Tensions between Mr Khan and Ms Bhutto have existed at the personal and institutional level from day one. Long a mainstay of the dictatorial regime of Zia ul Haq which remained at extreme odds with the compulsions of the PPP, Mr Khan arrived at the Presidency in rather desperate circumstances. The armed forces, reeling from a sudden depletion of their high command, were keen to open up political space, not least because a burgeoning popular movement for the restoration of democracy was also banging at the doors of Islamabad and threatening to break them down.
Within weeks of the transfer of power, the President had summarily pre-empted the rules of the game. The Balochistan government was dismissed by Governor Musa, a Presidential nominee, but Bhutto was heaped with ignominy and blame. Soon thereafter, the CM Punjab, Mr Nawaz Sharif, also a remnant of the Zia regime, was encouraged to flout the writ of the federal government. Bhutto responded by determining to strip Mr Khan of his extraordinary powers under the 8th amendment. As a necessary first step, she sought to overthrow Mr Sharif in the Punjab assembly.
This unfortunate strategy merely served to confirm allegations that her party was inimical to democratic pluralism and wished to hog the show.
Tensions with the President inevitably grew — over the scope of his discretionary powers, rules of government, appointment of judges to the superior courts and foreign policy initiatives.
The President retaliated by encouraging the Ziaist opposition to vote her out of parliament. Although she survived the no-confidence motion, she mishandled the ethnic strife between Sindhis and Mohajirs following a split between the MQM and the PPP. Neither the armed forces nor the President were prepared to offer a helping hand. Because she also ran a corrupt and inefficient government, it was time for Mr Khan’s coup de grace.
This is where the White Paper steps in to fill an analytical void. It confirms what many have long suspected — that the dismissal of the Bhutto government last year was part of an elaborate plan by the state under President Ishaq to exclude the Peoples Party from power. The Paper meticulously documents the “malafide intent” of the President in the intimidatory and discriminatory manner of the dissolution of the national and provincial assemblies. It highlights the partisan objectives of the interim cabinet. The President’s intentions are revealed by his statements and speeches during the run up to the elections. It proves the establishment of an “election cell” in the Presidency and alleges that it “was used on election night to alter certain results” and to “disseminate anti-PPP propaganda in the press”. It explains how the judiciary was manipulated by the President when it was petitioned to overturn the dissolution orders. It shows how the President rigged the Election Commission by staffing it with officers known for their “anti-PPP bias”.

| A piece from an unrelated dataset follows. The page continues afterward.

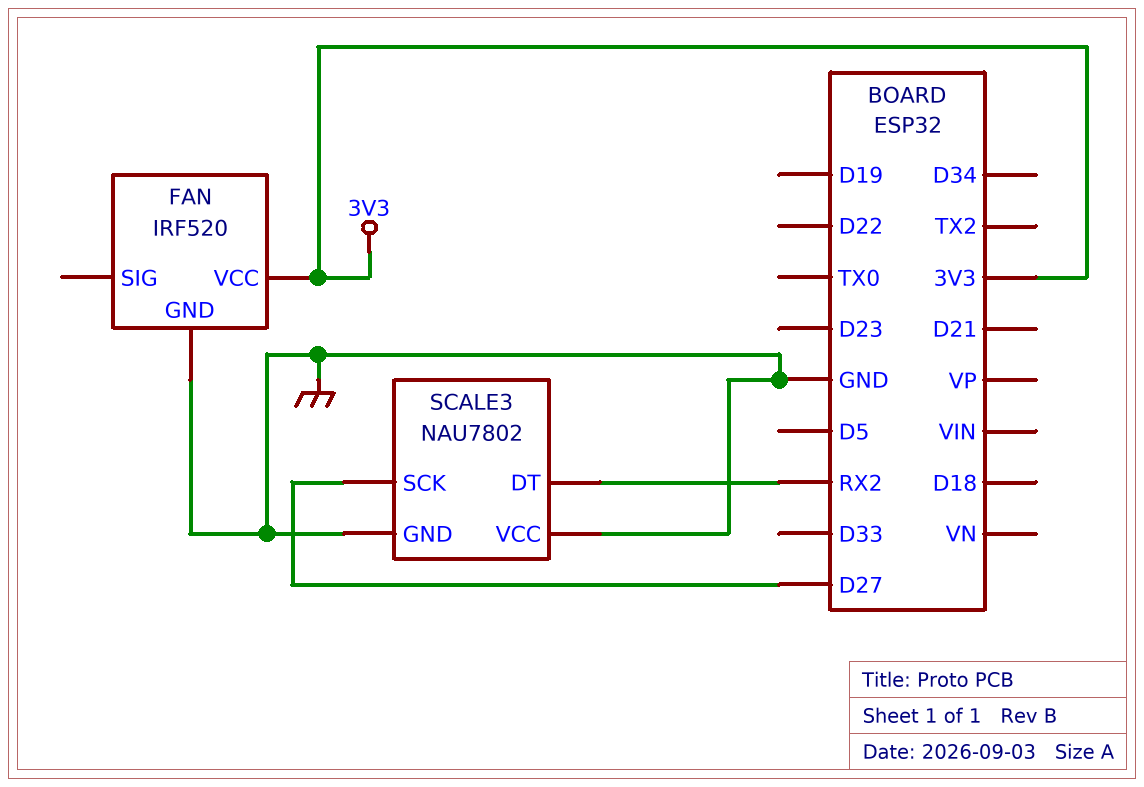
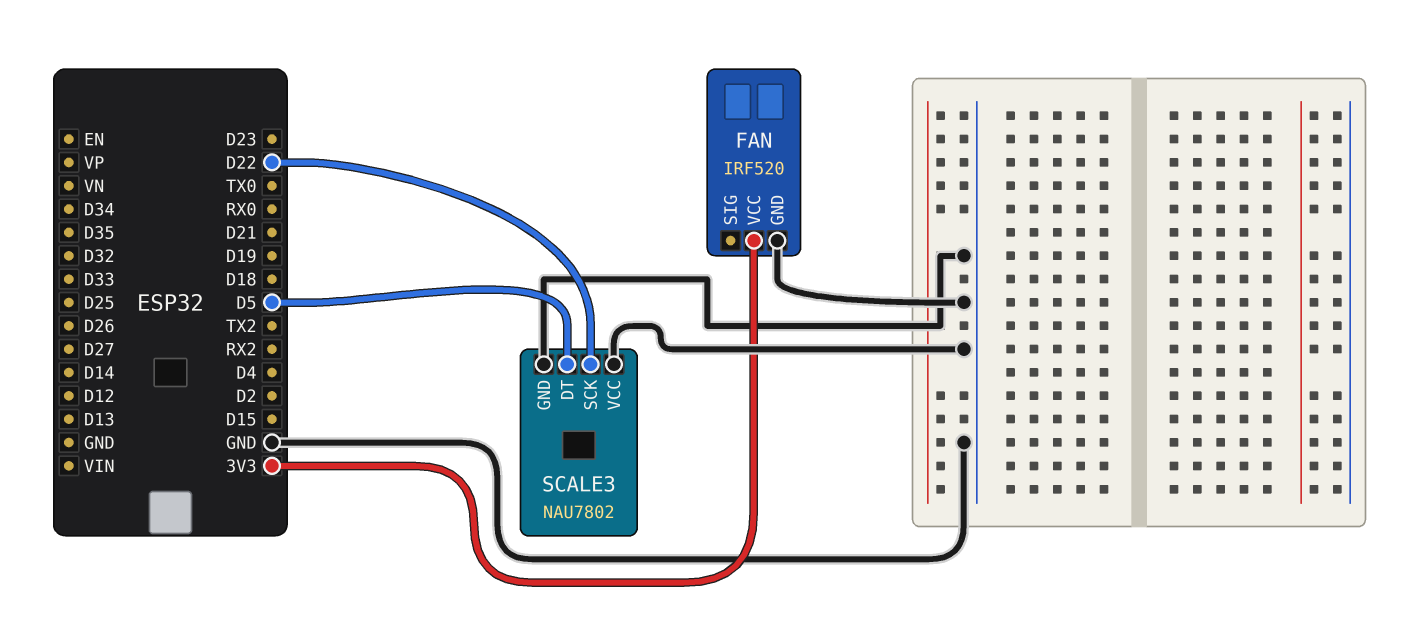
SCALE3 pin DT: RX2 -> D5
SCALE3 pin SCK: D27 -> D22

In short, the White Paper is damning indictment of how the President acted “capriciously, vexatiously and for political purposes” in ousting Bhutto and subsequently “preparing and filing seventeen references” against the PPP and rigging the elections in order to thwart her quest for power.

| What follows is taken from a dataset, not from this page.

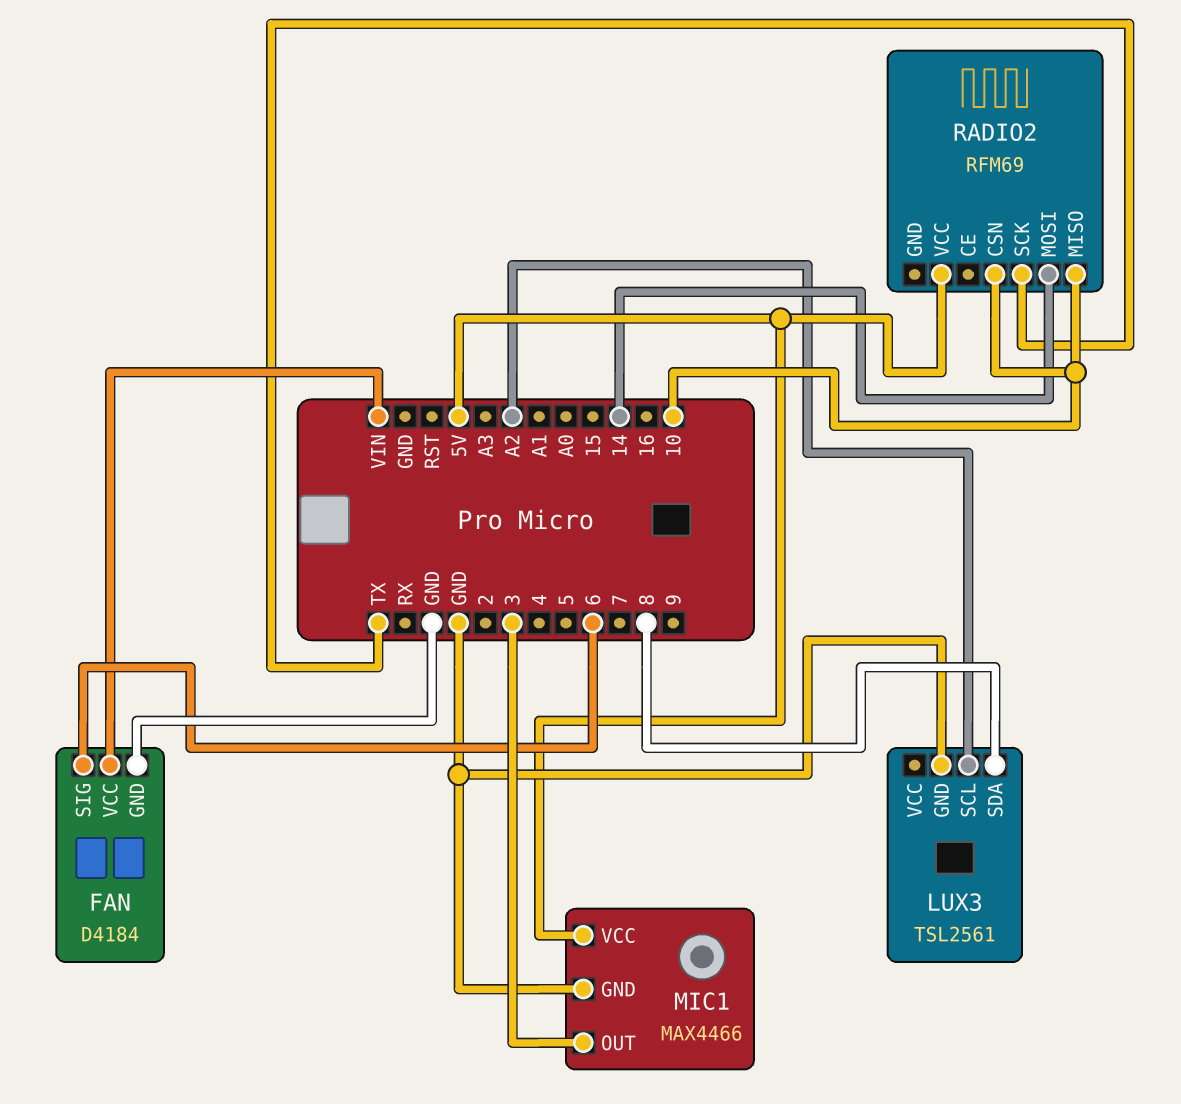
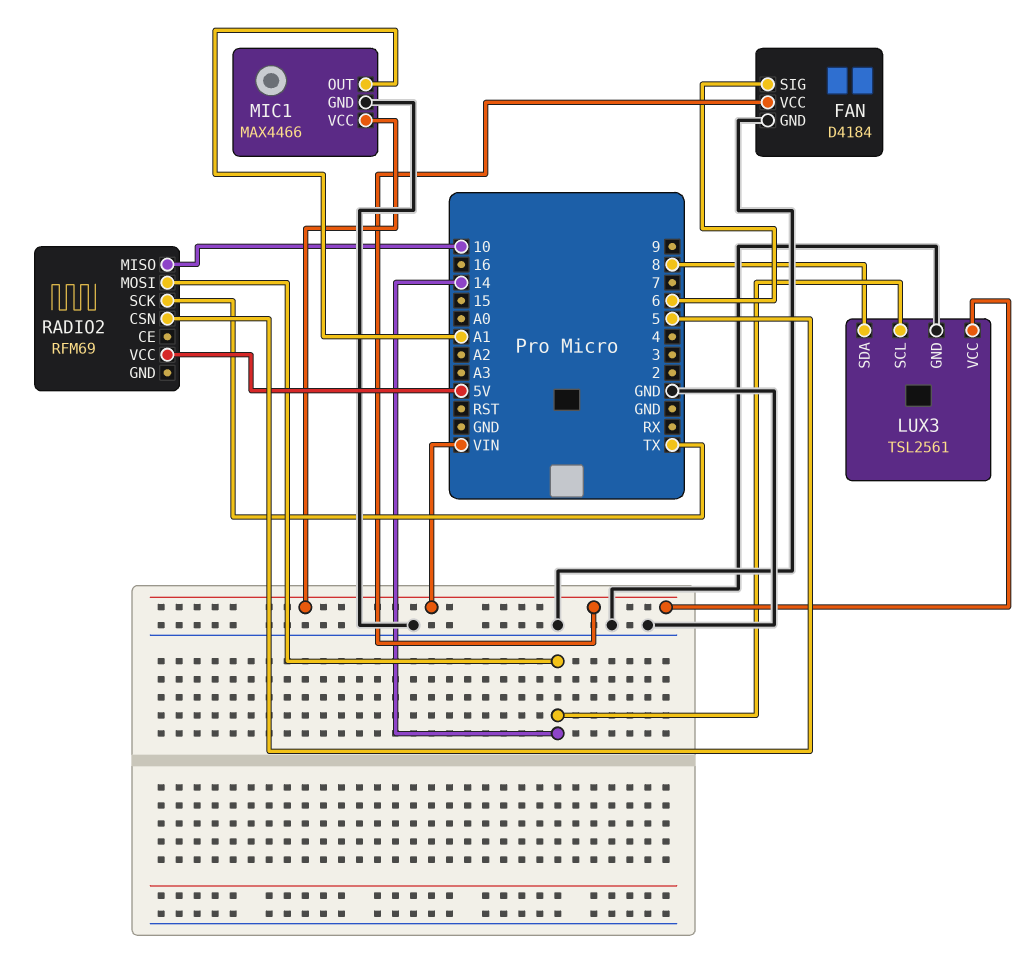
LUX3 pin SCL: A2 -> 14
LUX3 pin VCC: none -> VIN
MIC1 pin OUT: 3 -> A1
MIC1 pin VCC: 5V -> VIN
RADIO2 pin CSN: 10 -> 5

The White Paper’s publication is timely for several reasons. While it removes nagging doubts about the President’s intentions, more important it helps explain his stony silence in the wake of recent charges of corruption, patronage and misuse of power by the Sharif government. How can the president possibly countenance action against this government or hold it accountable when his own long-term survival depends on the longevity of this regime? No wonder, too, because the President has painted himself into a corner, Mr Jam Sadiq and son-in-law Irfanullah Marwat are allowed to get away with blue-murder in Sindh.
The White Paper lays bare the crisis of legitimacy which haunts the Pakistani state. Unable to come to terms with the democratic demands of our times, the Ziaist state is flouting the forms of democracy and robbing them of their true content. President Ishaq has donned the ceremonial robes of Zia ul Haq and brought the evolution of a democratic political culture to a halt.

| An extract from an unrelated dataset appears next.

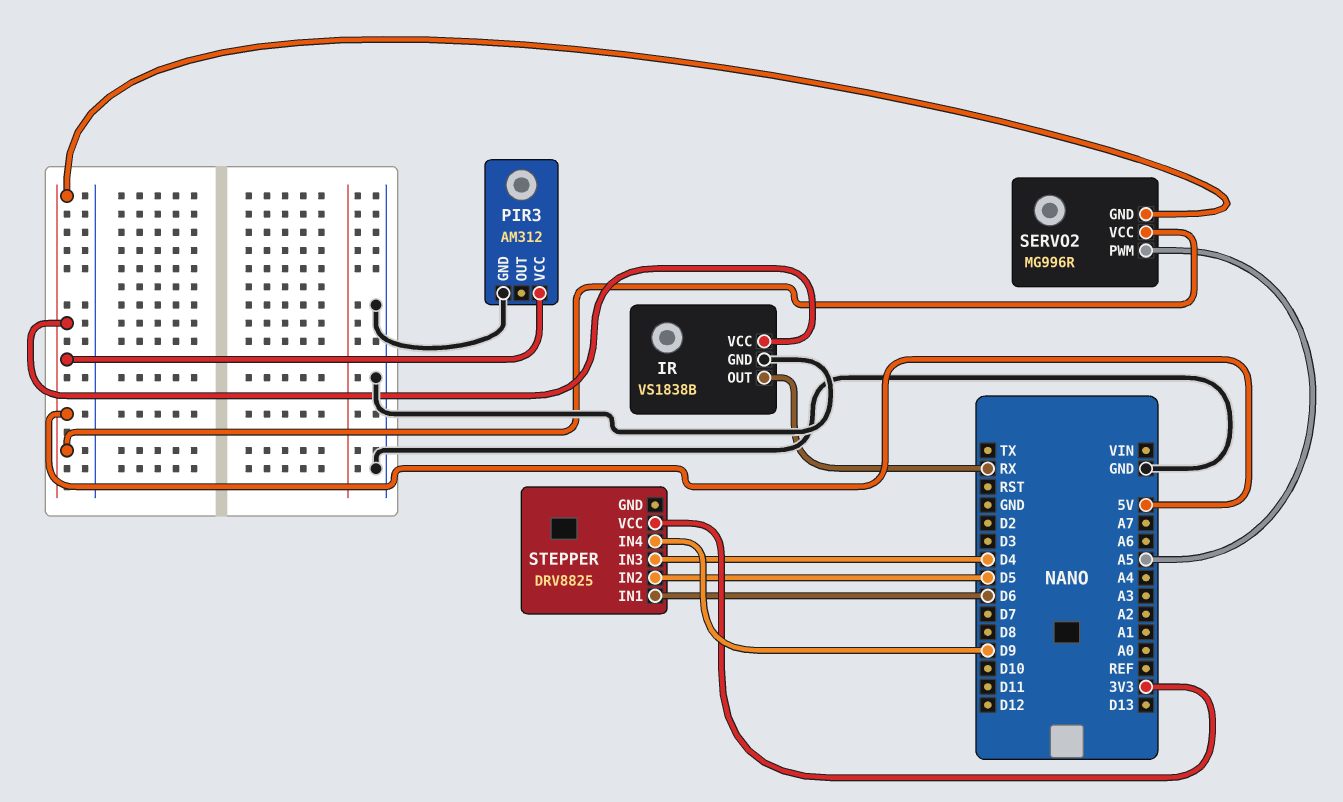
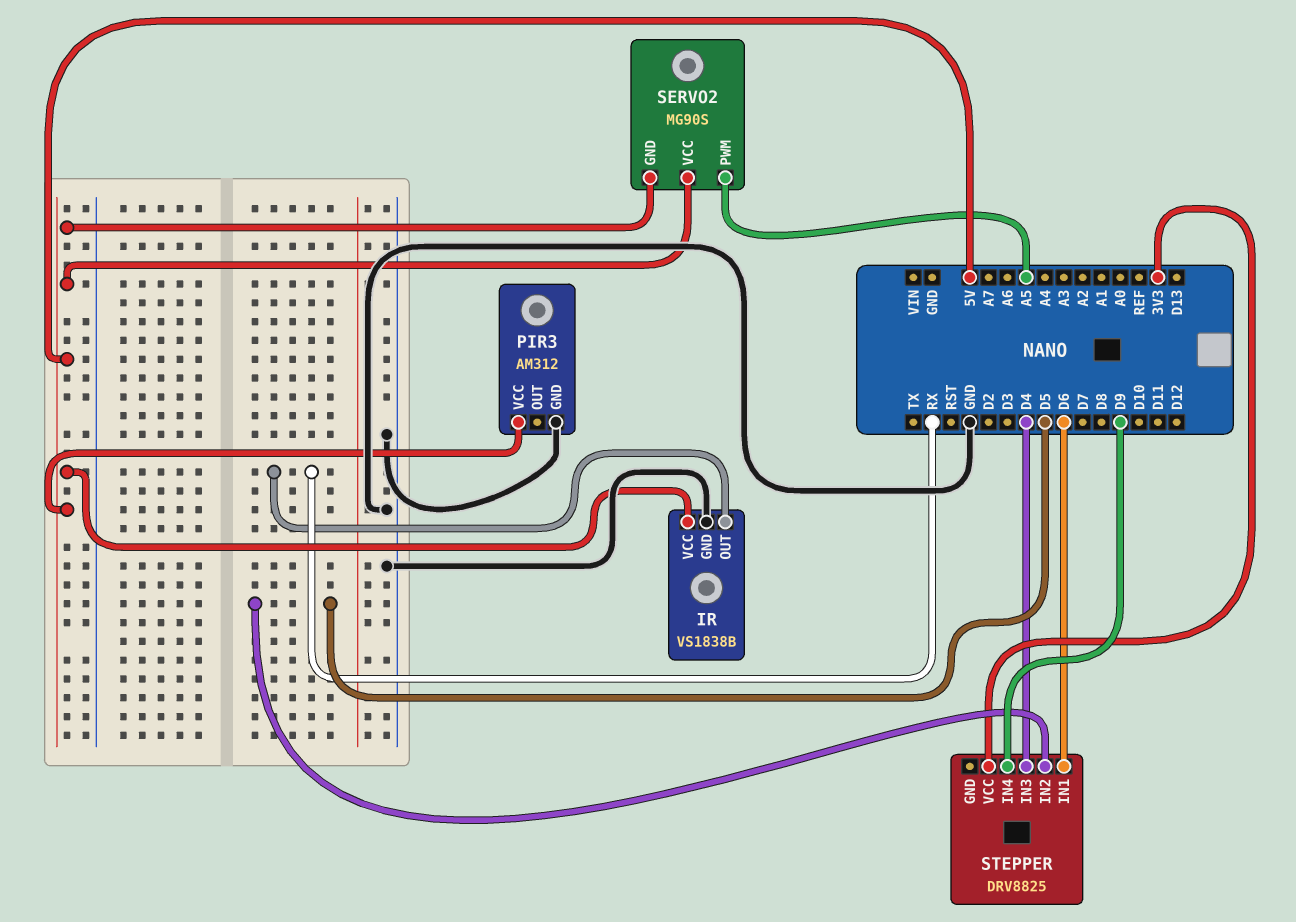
SERVO2: MG996R -> MG90S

The way ahead is blocked by the logic of his actions. If Bhutto is disqualified in any of the Presidential references, the PDA will most certainly quit the assemblies, take to the streets in frustration and court arrest. So we will be thrown back to the beginning of political time, with the spectre of martial law once again beckoning us as the only way out of a historical logjam. That is why the President could do much worse by not holding the current prime minister to accountability and insisting upon a referendum to ascertain the legitimacy of his government.